Financial and reputational risks of non-compliance

Failure to comply with FINTRAC requirements poses a dual threat: direct financial losses in the form of fines and indirect reputational damage that can paralyze a business.

FINTRAC administrative penalties

Non-compliance is now an offense under the PCMLTFA, punishable on summary conviction by a fine of up to $250,000 or imprisonment for up to two years, or on indictment by a fine of up to $500,000 or imprisonment for up to five years. This is criminal liability applied in especially serious cases.

However, the main enforcement tool is administrative monetary penalties (AMPs). The amounts of AMPs recently imposed on securities dealers ranged from $49,500 to $544,500. For the cryptocurrency sector, the amounts are even higher: an AMP of $176,960,190 is the largest AMP ever issued by FINTRAC in Canada’s history.

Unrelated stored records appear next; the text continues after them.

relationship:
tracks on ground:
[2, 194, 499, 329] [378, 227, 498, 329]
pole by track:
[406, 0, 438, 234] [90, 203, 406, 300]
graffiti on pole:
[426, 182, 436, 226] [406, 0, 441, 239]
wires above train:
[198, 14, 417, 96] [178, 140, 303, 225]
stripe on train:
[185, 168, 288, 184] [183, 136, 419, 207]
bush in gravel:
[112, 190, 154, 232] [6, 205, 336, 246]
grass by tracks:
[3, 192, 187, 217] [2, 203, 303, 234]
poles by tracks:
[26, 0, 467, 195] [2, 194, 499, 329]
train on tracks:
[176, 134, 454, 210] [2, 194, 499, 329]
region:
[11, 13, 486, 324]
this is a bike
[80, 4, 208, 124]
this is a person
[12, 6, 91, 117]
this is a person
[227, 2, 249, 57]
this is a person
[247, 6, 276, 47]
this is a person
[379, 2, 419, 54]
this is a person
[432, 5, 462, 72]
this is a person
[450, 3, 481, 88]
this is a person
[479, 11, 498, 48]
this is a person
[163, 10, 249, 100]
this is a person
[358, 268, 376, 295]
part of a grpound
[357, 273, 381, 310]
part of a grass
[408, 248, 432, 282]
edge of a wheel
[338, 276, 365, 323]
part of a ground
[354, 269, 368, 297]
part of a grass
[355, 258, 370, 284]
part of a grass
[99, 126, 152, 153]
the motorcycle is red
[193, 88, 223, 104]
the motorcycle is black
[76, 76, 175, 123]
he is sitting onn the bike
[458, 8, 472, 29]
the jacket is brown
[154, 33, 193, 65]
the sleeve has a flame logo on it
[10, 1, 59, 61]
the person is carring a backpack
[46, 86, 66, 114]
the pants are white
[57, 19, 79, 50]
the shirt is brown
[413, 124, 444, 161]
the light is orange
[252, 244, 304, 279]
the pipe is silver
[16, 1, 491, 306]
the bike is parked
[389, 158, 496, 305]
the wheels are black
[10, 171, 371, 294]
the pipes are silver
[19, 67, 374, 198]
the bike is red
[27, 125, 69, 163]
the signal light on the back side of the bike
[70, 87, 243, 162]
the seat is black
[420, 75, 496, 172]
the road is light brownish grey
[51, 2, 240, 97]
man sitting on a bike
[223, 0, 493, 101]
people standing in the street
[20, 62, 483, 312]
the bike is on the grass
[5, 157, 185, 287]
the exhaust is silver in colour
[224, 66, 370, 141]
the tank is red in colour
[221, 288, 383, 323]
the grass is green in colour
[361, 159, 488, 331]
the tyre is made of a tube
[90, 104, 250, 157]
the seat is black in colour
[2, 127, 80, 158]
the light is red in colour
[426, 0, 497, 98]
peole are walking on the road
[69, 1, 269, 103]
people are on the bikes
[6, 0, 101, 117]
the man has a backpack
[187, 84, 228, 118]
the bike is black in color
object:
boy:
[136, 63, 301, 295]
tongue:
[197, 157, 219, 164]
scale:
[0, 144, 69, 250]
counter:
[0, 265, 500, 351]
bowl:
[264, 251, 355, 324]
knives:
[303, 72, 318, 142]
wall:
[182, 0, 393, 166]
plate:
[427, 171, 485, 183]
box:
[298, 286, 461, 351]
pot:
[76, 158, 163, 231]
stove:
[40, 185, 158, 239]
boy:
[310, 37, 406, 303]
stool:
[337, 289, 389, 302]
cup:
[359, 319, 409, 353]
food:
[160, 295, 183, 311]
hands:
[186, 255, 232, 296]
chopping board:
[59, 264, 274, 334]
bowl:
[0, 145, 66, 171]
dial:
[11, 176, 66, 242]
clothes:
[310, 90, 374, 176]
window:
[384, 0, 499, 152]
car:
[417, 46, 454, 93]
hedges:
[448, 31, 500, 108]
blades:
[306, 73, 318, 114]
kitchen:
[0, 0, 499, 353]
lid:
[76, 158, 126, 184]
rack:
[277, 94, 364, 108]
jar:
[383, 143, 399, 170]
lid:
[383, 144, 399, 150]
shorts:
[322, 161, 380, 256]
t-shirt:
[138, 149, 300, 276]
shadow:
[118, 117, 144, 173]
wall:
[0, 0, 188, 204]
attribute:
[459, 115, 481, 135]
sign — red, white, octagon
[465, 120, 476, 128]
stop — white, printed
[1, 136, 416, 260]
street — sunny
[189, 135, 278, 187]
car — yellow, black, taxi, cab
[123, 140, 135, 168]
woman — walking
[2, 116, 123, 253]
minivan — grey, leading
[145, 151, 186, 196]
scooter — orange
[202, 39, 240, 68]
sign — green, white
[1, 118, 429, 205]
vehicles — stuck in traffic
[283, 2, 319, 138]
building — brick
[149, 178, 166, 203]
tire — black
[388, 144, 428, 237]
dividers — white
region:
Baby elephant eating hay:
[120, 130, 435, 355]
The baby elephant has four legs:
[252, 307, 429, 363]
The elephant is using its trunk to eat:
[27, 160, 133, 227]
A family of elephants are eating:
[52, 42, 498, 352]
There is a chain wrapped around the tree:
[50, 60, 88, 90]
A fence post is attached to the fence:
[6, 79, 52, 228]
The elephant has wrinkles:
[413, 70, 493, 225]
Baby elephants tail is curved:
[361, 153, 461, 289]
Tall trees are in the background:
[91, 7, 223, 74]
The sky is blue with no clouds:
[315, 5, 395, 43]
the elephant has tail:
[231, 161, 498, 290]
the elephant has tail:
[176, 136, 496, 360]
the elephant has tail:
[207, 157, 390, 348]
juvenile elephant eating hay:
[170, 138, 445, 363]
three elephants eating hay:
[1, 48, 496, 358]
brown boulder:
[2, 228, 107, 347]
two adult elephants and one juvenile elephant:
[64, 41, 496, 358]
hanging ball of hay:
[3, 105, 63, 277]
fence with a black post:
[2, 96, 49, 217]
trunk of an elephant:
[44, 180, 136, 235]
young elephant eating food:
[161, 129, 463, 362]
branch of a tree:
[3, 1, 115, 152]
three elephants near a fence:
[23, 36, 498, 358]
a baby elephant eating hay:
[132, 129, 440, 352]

The changes have led to unprecedented penalties, culminating in a record fine of CAD 176.9 million against a crypto platform in October 2025 — for Canadian reporting entities, from MSBs and securities dealers to cryptocurrency exchanges and banks, this marks a new era of enforcement. The size of the penalty depends on the severity of the violation, its recurrence, and the scale of the business.

Categories of violations:

  • Minor: technical documentation deficiencies
  • Serious: absence of policies, deficiencies in risk assessment, gaps in training
  • Very Serious: failure to file suspicious transaction reports, non-compliance with ministerial directives, operating without registration

Under the Proceeds of Crime (Money Laundering) and Terrorist Financing Act, administrative monetary penalties are intended to encourage behavioral change in non-compliant organizations — in 2024-25, FINTRAC issued 23 notices of violation for business non-compliance, the highest number in a single year in the Centre’s history, totaling more than $25 million.

Loss of banking services

An expired registration means you cannot legally operate as an MSB — this status is visible in FINTRAC’s public registry, which banks and payment processors actively monitor, operating without valid registration exposes you to FINTRAC administrative monetary penalties, these penalties are public and can damage your reputation, and although it is not automatic, expired status often leads to frozen or closed accounts, loss of correspondent relationships, and reputational harm.

This is a critical risk. Banks and payment providers are becoming increasingly cautious in choosing clients because of their own AML obligations. An MSB without FINTRAC registration, with expired registration, or with publicly announced penalties risks being de-banked — when financial institutions refuse service. Without a bank account, the business is effectively paralyzed.

When FINTRAC issues an AMP, it publishes a public notice summarizing both the deficiencies and the amount of the penalty, which creates reputational and financial risk, and FINTRAC has issued notice that additional details about the nature of violations are now included in public notices for all AMPs imposed on a reporting entity. The publicity of penalties strengthens their deterrent effect and makes reputation protection a critically important reason for robust compliance.